Exercise objective: Below are the entries; return every line among them that holds the word "iPPG".

Exercise inputs:
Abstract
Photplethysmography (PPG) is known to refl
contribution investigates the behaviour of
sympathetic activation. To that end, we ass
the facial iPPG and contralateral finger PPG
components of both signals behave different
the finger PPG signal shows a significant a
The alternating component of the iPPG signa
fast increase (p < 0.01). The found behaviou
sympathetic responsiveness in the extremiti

--

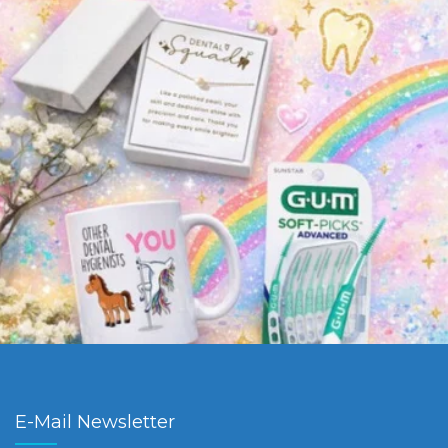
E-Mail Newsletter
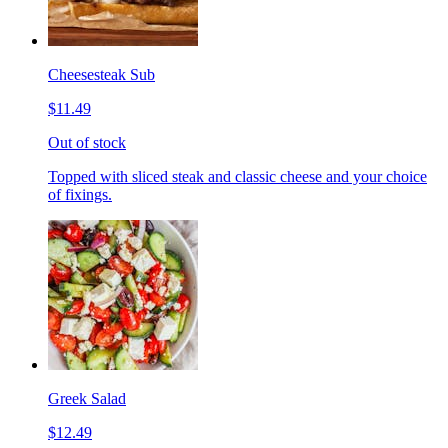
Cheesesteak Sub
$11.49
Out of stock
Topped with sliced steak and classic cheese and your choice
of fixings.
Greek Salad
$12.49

Exercise response:
the facial iPPG and contralateral finger PPG
The alternating component of the iPPG signa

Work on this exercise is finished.